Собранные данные
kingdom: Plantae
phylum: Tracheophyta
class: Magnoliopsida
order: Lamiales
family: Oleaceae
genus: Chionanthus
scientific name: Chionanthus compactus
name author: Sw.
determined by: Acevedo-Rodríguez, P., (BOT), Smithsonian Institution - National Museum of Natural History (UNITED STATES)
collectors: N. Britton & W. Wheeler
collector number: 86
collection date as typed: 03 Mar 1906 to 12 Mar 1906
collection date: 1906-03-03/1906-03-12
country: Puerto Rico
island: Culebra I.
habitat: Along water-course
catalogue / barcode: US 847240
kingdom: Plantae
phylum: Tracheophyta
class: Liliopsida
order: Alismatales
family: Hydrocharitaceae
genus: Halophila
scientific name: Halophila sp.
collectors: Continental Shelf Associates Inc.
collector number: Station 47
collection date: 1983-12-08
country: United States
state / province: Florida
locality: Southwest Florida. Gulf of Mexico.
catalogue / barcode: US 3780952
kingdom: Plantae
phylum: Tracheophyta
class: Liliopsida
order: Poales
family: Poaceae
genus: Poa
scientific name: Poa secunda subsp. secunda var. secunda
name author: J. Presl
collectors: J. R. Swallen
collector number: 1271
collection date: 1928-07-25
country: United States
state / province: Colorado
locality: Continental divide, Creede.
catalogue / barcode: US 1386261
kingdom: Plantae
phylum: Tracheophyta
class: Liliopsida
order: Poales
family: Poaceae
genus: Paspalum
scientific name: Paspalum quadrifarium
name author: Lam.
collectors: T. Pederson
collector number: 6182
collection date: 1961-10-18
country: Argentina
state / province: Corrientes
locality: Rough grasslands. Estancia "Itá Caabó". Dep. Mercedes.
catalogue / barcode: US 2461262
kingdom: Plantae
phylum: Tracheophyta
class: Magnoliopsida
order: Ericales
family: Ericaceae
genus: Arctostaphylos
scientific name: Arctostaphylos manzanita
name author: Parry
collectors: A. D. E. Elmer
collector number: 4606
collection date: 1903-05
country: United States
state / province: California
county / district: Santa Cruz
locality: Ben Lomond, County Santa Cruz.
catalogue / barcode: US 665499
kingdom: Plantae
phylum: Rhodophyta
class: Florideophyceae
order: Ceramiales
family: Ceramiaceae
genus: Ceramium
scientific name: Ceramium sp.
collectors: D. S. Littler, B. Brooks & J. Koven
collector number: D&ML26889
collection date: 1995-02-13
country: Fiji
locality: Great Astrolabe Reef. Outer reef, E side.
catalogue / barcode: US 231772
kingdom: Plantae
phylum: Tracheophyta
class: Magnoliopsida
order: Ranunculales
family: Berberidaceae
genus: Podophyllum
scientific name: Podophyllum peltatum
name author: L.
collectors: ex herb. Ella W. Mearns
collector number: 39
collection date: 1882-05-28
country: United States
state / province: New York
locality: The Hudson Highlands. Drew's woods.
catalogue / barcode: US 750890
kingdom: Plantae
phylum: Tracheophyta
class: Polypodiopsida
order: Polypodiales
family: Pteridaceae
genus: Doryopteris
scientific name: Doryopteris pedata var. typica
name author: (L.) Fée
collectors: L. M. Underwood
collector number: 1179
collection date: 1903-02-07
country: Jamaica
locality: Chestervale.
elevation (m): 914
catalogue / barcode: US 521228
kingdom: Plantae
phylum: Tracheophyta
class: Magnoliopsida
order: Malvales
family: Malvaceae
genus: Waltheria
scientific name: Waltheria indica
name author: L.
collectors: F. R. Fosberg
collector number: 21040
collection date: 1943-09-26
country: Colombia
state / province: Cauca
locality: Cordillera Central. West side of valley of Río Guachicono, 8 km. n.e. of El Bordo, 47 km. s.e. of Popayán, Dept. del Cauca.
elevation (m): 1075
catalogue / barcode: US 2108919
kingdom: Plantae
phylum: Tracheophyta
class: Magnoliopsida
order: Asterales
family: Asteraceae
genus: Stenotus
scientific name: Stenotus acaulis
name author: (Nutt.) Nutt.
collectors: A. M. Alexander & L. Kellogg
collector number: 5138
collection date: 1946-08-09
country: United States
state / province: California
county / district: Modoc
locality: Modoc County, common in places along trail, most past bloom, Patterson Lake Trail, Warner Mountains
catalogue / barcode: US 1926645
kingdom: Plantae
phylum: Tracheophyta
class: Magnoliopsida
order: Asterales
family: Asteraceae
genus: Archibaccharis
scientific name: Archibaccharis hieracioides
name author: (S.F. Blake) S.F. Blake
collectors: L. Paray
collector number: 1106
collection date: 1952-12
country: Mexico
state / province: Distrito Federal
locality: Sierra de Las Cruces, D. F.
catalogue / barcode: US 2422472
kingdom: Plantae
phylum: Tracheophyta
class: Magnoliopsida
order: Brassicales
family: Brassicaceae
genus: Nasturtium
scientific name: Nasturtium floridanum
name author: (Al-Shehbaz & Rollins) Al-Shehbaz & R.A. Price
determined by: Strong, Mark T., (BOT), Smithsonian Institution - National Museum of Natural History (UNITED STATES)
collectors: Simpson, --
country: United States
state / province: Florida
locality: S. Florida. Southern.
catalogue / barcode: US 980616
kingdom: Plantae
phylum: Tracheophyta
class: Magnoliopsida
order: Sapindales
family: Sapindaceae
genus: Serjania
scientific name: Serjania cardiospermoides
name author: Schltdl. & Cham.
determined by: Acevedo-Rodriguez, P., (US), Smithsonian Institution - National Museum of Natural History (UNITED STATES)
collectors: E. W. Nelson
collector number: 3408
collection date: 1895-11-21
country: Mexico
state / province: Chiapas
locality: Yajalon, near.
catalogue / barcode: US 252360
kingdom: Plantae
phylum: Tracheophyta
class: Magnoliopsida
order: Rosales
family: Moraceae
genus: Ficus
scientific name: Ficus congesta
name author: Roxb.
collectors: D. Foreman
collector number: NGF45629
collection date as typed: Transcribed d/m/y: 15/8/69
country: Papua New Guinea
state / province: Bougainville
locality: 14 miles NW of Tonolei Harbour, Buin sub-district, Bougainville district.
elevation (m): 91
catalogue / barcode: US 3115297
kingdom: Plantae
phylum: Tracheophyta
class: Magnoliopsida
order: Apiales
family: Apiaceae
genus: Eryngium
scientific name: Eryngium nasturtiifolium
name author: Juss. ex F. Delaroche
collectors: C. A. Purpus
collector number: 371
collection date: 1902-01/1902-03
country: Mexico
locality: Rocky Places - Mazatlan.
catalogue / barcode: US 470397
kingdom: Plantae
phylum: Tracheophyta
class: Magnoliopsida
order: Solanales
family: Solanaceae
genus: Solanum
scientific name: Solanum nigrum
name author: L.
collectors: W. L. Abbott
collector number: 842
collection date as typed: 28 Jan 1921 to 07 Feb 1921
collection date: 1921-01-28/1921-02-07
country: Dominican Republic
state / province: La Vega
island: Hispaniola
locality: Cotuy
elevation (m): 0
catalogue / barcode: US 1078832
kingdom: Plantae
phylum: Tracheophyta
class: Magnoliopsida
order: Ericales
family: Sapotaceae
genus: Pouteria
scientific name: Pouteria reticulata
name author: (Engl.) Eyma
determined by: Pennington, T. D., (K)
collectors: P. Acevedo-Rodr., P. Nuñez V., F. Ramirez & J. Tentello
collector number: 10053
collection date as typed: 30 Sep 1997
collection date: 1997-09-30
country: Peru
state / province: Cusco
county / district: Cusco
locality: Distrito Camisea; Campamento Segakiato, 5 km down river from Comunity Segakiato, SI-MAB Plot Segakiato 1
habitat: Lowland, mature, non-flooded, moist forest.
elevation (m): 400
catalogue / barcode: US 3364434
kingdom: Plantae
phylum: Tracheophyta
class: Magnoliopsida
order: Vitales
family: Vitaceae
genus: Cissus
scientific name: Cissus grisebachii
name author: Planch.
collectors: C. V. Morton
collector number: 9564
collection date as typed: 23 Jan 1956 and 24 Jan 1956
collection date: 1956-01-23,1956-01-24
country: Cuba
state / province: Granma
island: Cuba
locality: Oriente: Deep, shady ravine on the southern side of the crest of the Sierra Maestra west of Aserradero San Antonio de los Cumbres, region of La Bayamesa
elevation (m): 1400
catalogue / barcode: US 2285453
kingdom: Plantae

### [Письменное задание]
Перепишите строки записей, начиная со строки с «catalogue / barcode: US 3364434» и заканчивая строкой с «island: Cuba». При этом замените «collectors» на «collected by», а всё остальное оставьте без изменений.

### [Результат]
catalogue / barcode: US 3364434
kingdom: Plantae
phylum: Tracheophyta
class: Magnoliopsida
order: Vitales
family: Vitaceae
genus: Cissus
scientific name: Cissus grisebachii
name author: Planch.
collected by: C. V. Morton
collector number: 9564
collection date as typed: 23 Jan 1956 and 24 Jan 1956
collection date: 1956-01-23,1956-01-24
country: Cuba
state / province: Granma
island: Cuba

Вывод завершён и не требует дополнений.